Rideshare unicorn Uber doesn’t do anything small. When it was in the game of raising money, it raised close to $25 billion. When it loses that money—and it does every single quarter—it loses it at astronomical burn rates. It finally debuted on the New York Stock Exchange today, in the middle of international trade uncertainty and following a massive, international strike by its own drivers, how’d it do?
According to University of Florida professor Jay Ritter, Uber’s 7.62 percent decline since hitting the NYSE makes it “bigger than first day dollar losses of any prior IPO in the U.S.”
In terms of percentage losses, Uber’s dip doesn’t even scratch the surface of the worst IPOs. But the staggering valuation of the company makes it, in raw scale, “among the top 10 IPOs ever” including companies outside the U.S., Ritter told Gizmodo in a phone interview.

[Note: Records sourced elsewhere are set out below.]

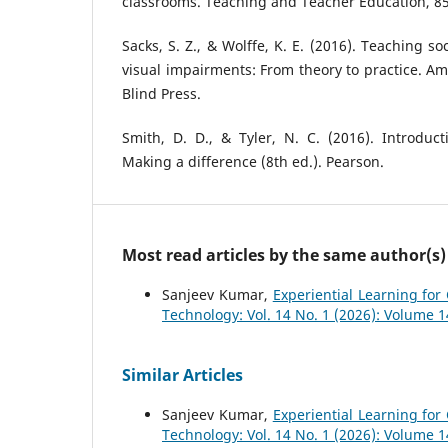
classrooms. Teaching and Teacher Education, 85
Sacks, S. Z., & Wolffe, K. E. (2016). Teaching soc
visual impairments: From theory to practice. Am
Blind Press.
Smith, D. D., & Tyler, N. C. (2016). Introduct
Making a difference (8th ed.). Pearson.
Most read articles by the same author(s)
Sanjeev Kumar,
Experiential Learning fo
Technology: Vol. 14 No. 1 (2026): Volume 
Similar Articles
Sanjeev Kumar,
Experiential Learning fo
Technology: Vol. 14 No. 1 (2026): Volume 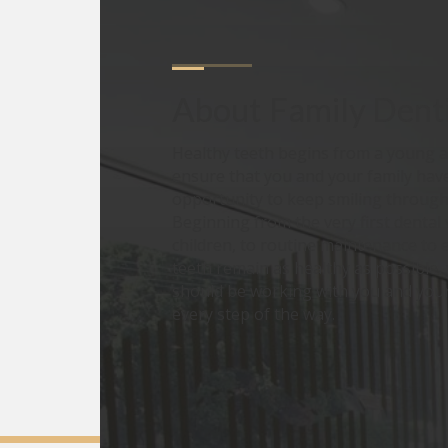
About
Family Dent
Healthy teeth begins from a young a
ensure that you and your family hav
opportunity to keep smiling througho
Beginning from the very first dental v
children, to routine maintenance to
teeth remain as healthy as possible, 
should be working with you and your
every step of the way.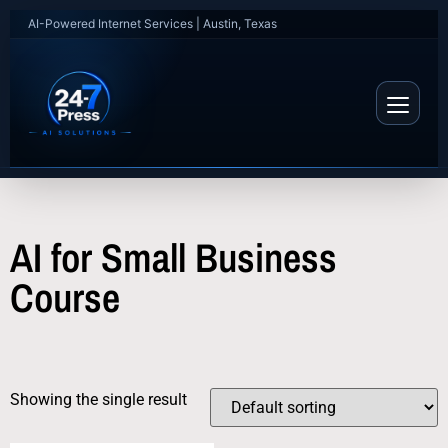
AI-Powered Internet Services | Austin, Texas
AI for Small Business
Course
Showing the single result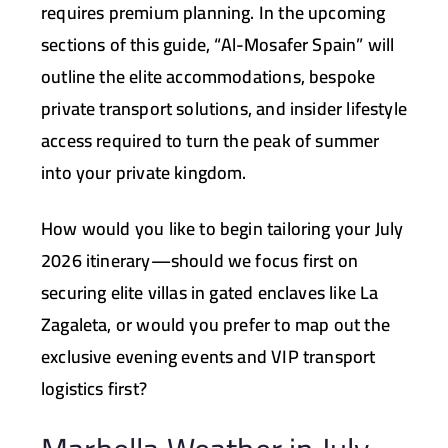
requires premium planning. In the upcoming
sections of this guide,
“Al-Mosafer Spain”
will
outline the elite accommodations, bespoke
private transport solutions, and insider lifestyle
access required to turn the peak of summer
into your private kingdom.
How would you like to begin tailoring your July
2026 itinerary—should we focus first on
securing elite villas in gated enclaves like La
Zagaleta, or would you prefer to map out the
exclusive evening events and VIP transport
logistics first?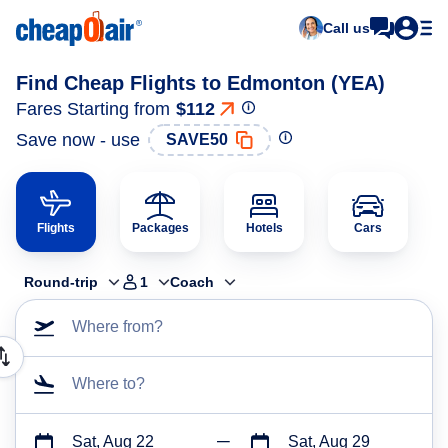
Call us
Find Cheap Flights to Edmonton (YEA)
Fares Starting from
$112
Save now - use
SAVE50
Flights
Packages
Hotels
Cars
Round-trip
1
Coach
Where from?
Where to?
Sat, Aug 22
Sat, Aug 29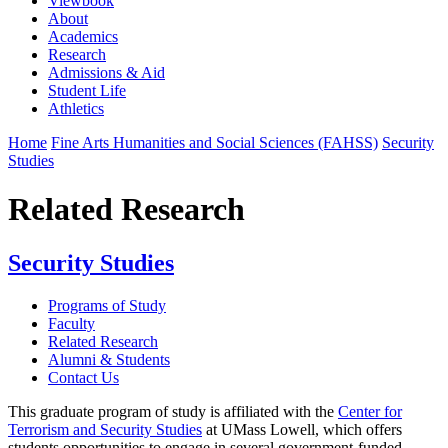
Viewbook
About
Academics
Research
Admissions & Aid
Student Life
Athletics
Home
Fine Arts Humanities and Social Sciences (FAHSS)
Security
Studies
Related Research
Security Studies
Programs of Study
Faculty
Related Research
Alumni & Students
Contact Us
This graduate program of study is affiliated with the
Center for
Terrorism and Security Studies
at UMass Lowell, which offers
students opportunities to engage in several government-funded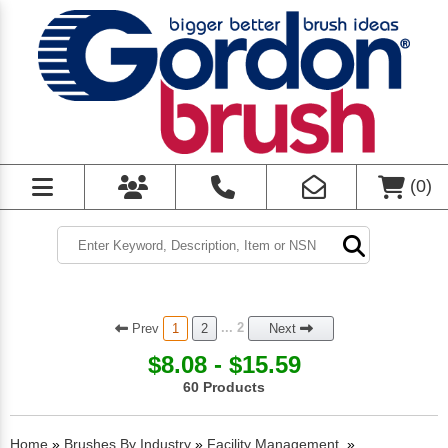
(
0
)
Prev
... 2
1
2
Next
$8.08 - $15.59
60 Products
Home
»
Brushes By Industry
»
Facility Management
»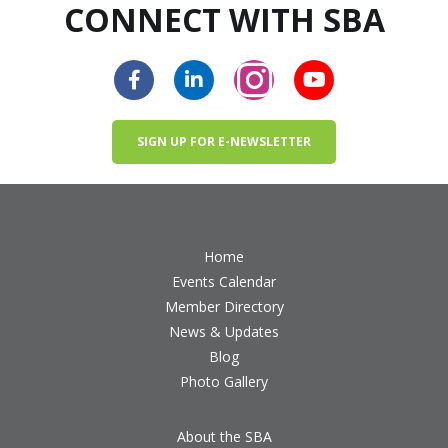
CONNECT WITH SBA
SIGN UP FOR E-NEWSLETTER
Home
Events Calendar
Member Directory
News & Updates
Blog
Photo Gallery
About the SBA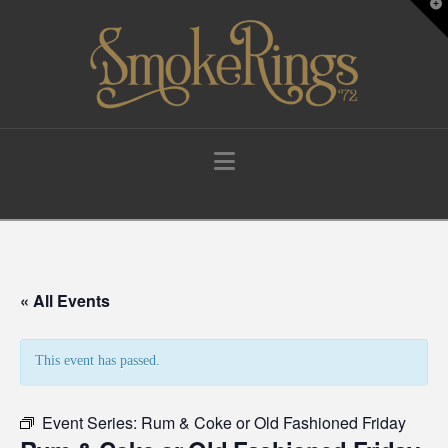
T
t
W
Navigation
« All Events
This event has passed.
Event Series:
Rum & Coke or Old Fashioned Friday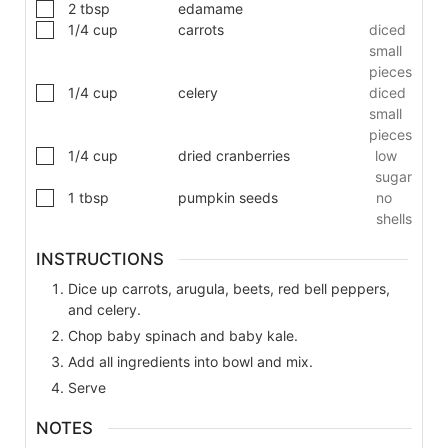
2
tbsp
edamame
1/4
cup
carrots
diced
small
pieces
1/4
cup
celery
diced
small
pieces
1/4
cup
dried cranberries
low
sugar
1
tbsp
pumpkin seeds
no
shells
INSTRUCTIONS
Dice up carrots, arugula, beets, red bell peppers,
and celery.
Chop baby spinach and baby kale.
Add all ingredients into bowl and mix.
Serve
NOTES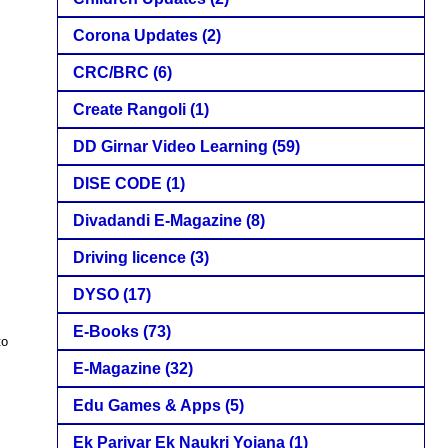
Corona Updates
(2)
CRC/BRC
(6)
Create Rangoli
(1)
DD Girnar Video Learning
(59)
DISE CODE
(1)
Divadandi E-Magazine
(8)
Driving licence
(3)
DYSO
(17)
E-Books
(73)
to
E-Magazine
(32)
Edu Games & Apps
(5)
Ek Parivar Ek Naukri Yojana
(1)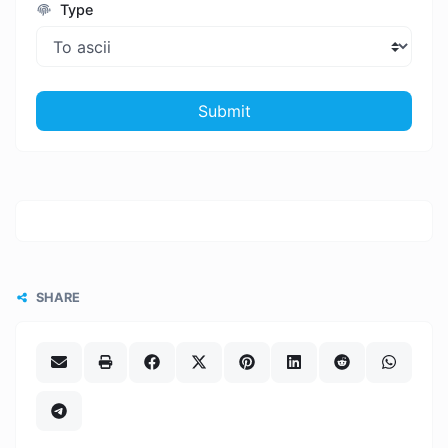
Type
Submit
SHARE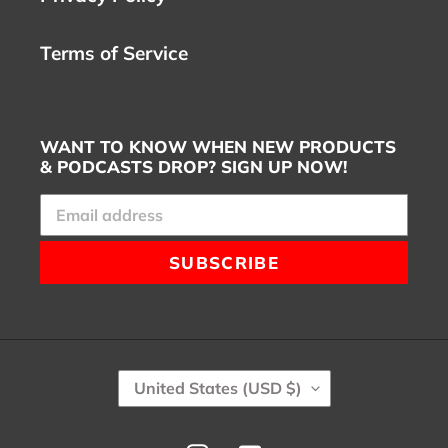
Terms of Service
WANT TO KNOW WHEN NEW PRODUCTS
& PODCASTS DROP? SIGN UP NOW!
SUBSCRIBE
C
United States (USD $)
O
U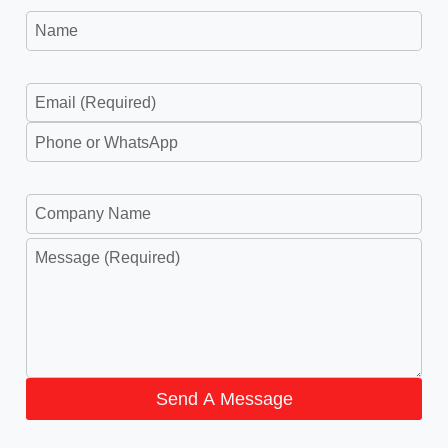
Send A Message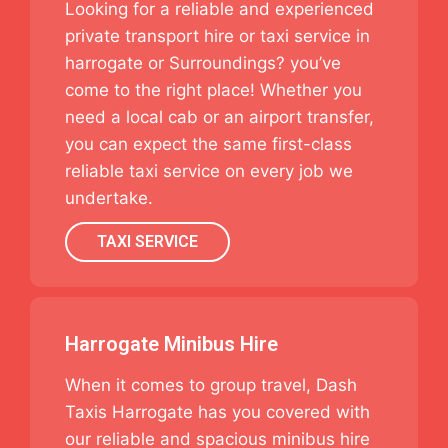
Looking for a reliable and experienced
private transport hire or taxi service in
harrogate or Surroundings? you’ve
come to the right place! Whether you
need a local cab or an airport transfer,
you can expect the same first-class
reliable taxi service on every job we
undertake.
TAXI SERVICE
Harrogate Minibus Hire
When it comes to group travel, Dash
Taxis Harrogate has you covered with
our reliable and spacious minibus hire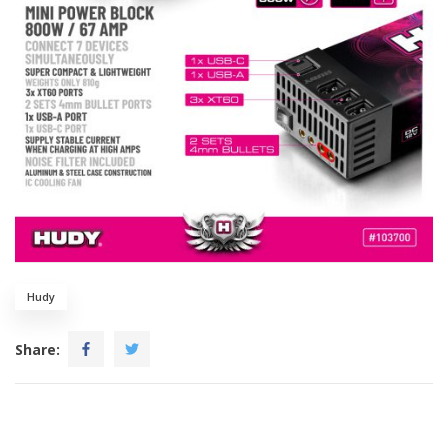
Hudy
Share: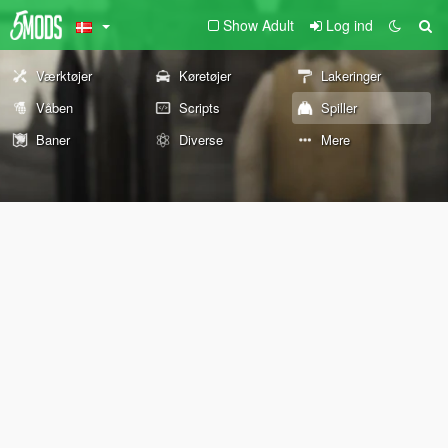
Show Adult
Log ind
Værktøjer
Køretøjer
Lakeringer
Våben
Scripts
Spiller
Baner
Diverse
Mere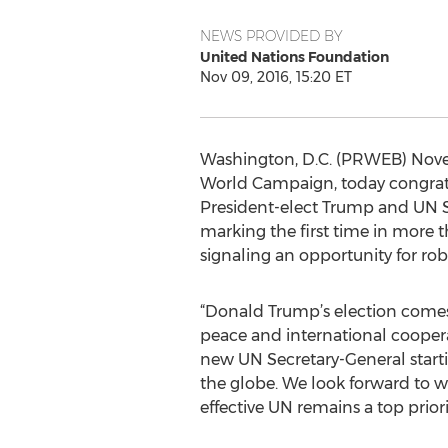
NEWS PROVIDED BY
United Nations Foundation
Nov 09, 2016, 15:20 ET
Washington, D.C. (PRWEB) Novemb
World Campaign, today congratu
President-elect Trump and UN Se
marking the first time in more 
signaling an opportunity for ro
“Donald Trump’s election come
peace and international coopera
new UN Secretary-General starti
the globe. We look forward to 
effective UN remains a top priori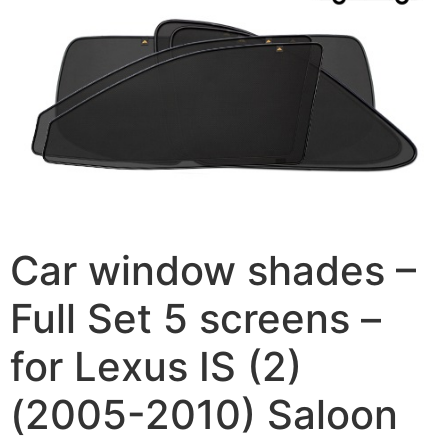
Car window shades –
Full Set 5 screens –
for Lexus IS (2)
(2005-2010) Saloon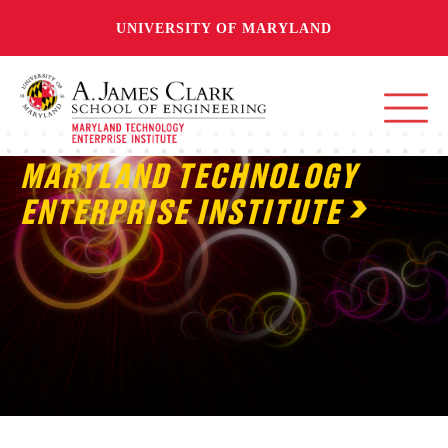
UNIVERSITY OF MARYLAND
MARYLAND TECHNOLOGY
ENTERPRISE INSTITUTE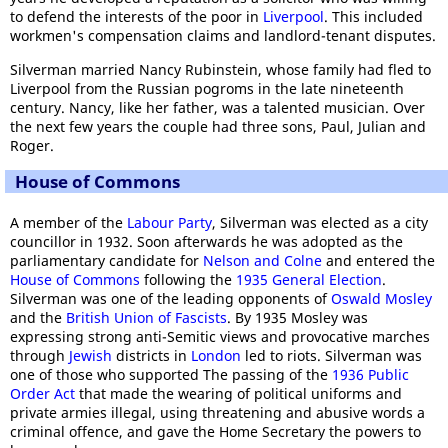
to defend the interests of the poor in
Liverpool
. This included
workmen's compensation claims and landlord-tenant disputes.
Silverman married Nancy Rubinstein, whose family had fled to
Liverpool from the Russian pogroms in the late nineteenth
century. Nancy, like her father, was a talented musician. Over
the next few years the couple had three sons, Paul, Julian and
Roger.
House of Commons
A member of the
Labour Party
, Silverman was elected as a city
councillor in 1932. Soon afterwards he was adopted as the
parliamentary candidate for
Nelson and Colne
and entered the
House of Commons
following the
1935 General Election
.
Silverman was one of the leading opponents of
Oswald Mosley
and the
British Union of Fascists
. By 1935 Mosley was
expressing strong anti-Semitic views and provocative marches
through
Jewish
districts in
London
led to riots. Silverman was
one of those who supported The passing of the
1936 Public
Order Act
that made the wearing of political uniforms and
private armies illegal, using threatening and abusive words a
criminal offence, and gave the Home Secretary the powers to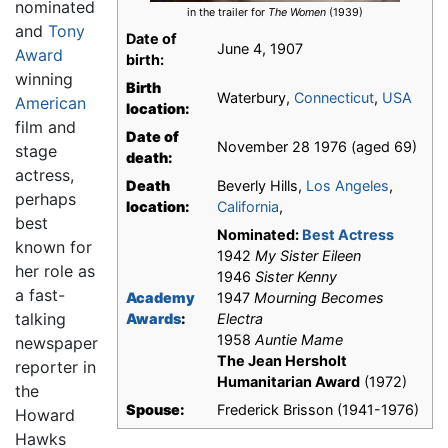
nominated
in the trailer for
The Women
(1939)
and
Tony
Date of
June 4, 1907
Award
birth:
winning
Birth
Waterbury,
Connecticut
,
USA
American
location:
film and
Date of
November 28 1976 (aged 69)
stage
death:
actress,
Death
Beverly Hills,
Los Angeles
,
perhaps
location:
California
,
best
Nominated:
Best Actress
known for
1942
My Sister Eileen
her role as
1946
Sister Kenny
a fast-
Academy
1947
Mourning Becomes
talking
Awards
:
Electra
1958
Auntie Mame
newspaper
The Jean Hersholt
reporter in
Humanitarian Award
(1972)
the
Spouse:
Frederick Brisson (1941-1976)
Howard
Hawks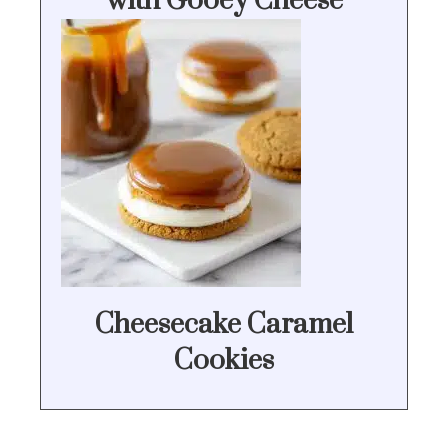
with Gooey Cheese
Cheesecake Caramel
Cookies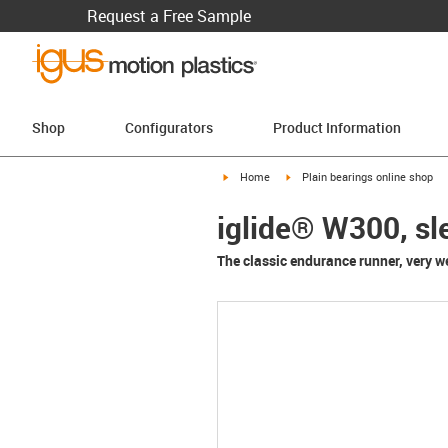
Request a Free Sample
Shop
Configurators
Product Information
igus-icon-arrow-right
igus-icon-arrow-right
Home
Plain bearings online shop
iglide® W300, sl
The classic endurance runner, very wea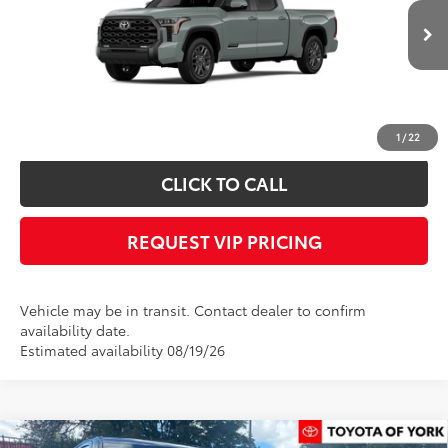
Less
Ext.
Int.
In Transit
Documentation fee:
+$490
*
Please Note:
We turn our inventory daily, please check with the dealer to
confirm vehicle availability.
1
/
22
CLICK TO CALL
REQUEST VIP PRICING
Vehicle may be in transit. Contact dealer to confirm
availability date.
Estimated availability 08/19/26
Compare Vehicle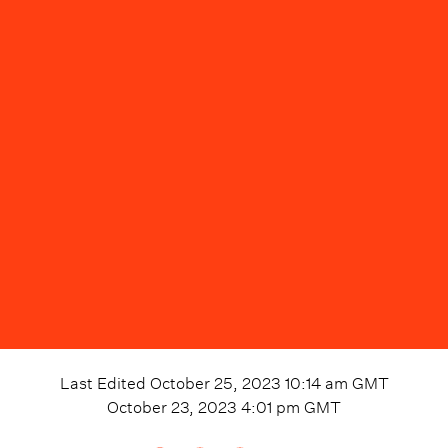
Last Edited
October 25, 2023 10:14 am
GMT
October 23, 2023 4:01 pm
GMT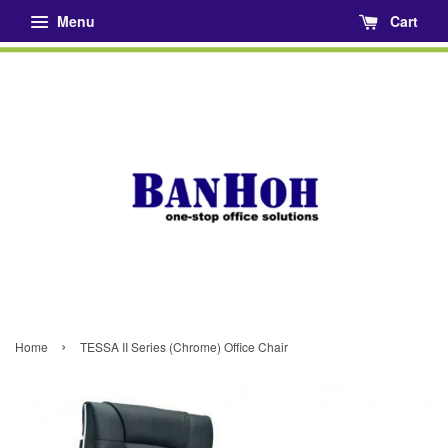
Menu
Cart
›
Home
TESSA II Series (Chrome) Office Chair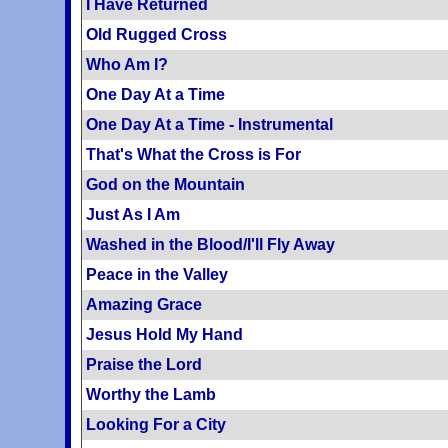
I Have Returned
Old Rugged Cross
Who Am I?
One Day At a Time
One Day At a Time - Instrumental
That's What the Cross is For
God on the Mountain
Just As I Am
Washed in the Blood/I'll Fly Away
Peace in the Valley
Amazing Grace
Jesus Hold My Hand
Praise the Lord
Worthy the Lamb
Looking For a City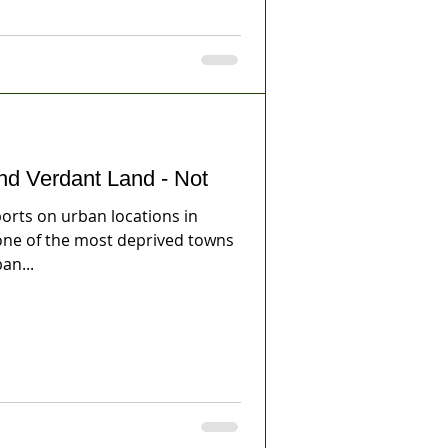
nd Verdant Land - Not
rts on urban locations in
 one of the most deprived towns
an...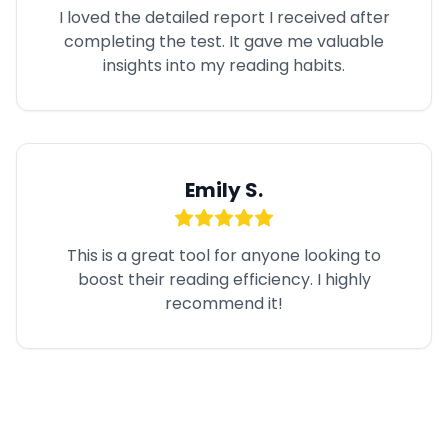
I loved the detailed report I received after
completing the test. It gave me valuable
insights into my reading habits.
Emily S.
This is a great tool for anyone looking to
boost their reading efficiency. I highly
recommend it!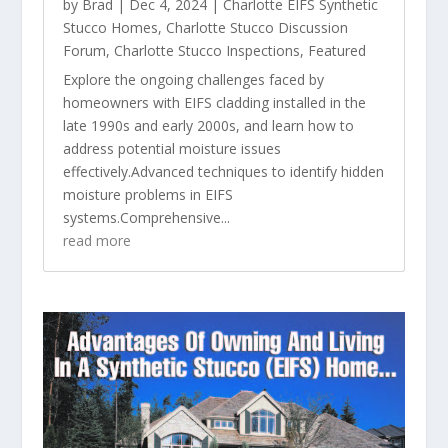
by
Brad
|
Dec 4, 2024
|
Charlotte EIFS Synthetic
Stucco Homes
,
Charlotte Stucco Discussion
Forum
,
Charlotte Stucco Inspections
,
Featured
Explore the ongoing challenges faced by
homeowners with EIFS cladding installed in the
late 1990s and early 2000s, and learn how to
address potential moisture issues
effectively.Advanced techniques to identify hidden
moisture problems in EIFS
systems.Comprehensive...
read more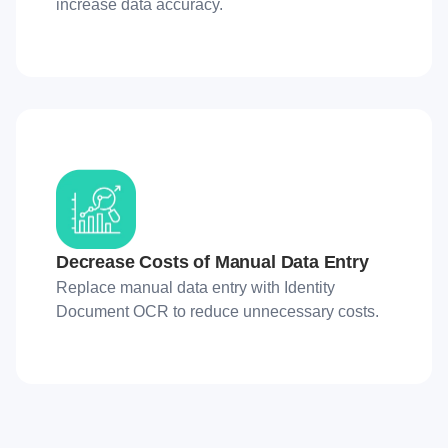
increase data accuracy.
Decrease Costs of Manual Data Entry
Replace manual data entry with Identity
Document OCR to reduce unnecessary costs.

That single digit decline resulted in an estimated $617 million paper losses.
Consider also that Uber’s debut valuation of $76.5 billion was a considerable drop from the between $90 billion and $120 billion the company had been worth in some analysts estimation just a month earlier—one meant to stanch the forthcoming bleeding that had begun with competitor Lyft’s bellyflop IPO. This defensive position did little to keep Uber or its investors from taking on water within a single day of trading.
According to one analyst, the company may be profitable by 2024, though its only real plan so far is to continue to screw workers and eventually replace them with unproven technology. As former CEO Travis Kalanick said in 2014, “the reason that Uber could be expensive is you’re not just paying for the car, you’re paying for the other dude in the car who’s driving.”
Presently, investors are probably realizing that what they’re paying for is an unsustainable company so huge that its main justification for existing is sunk cost.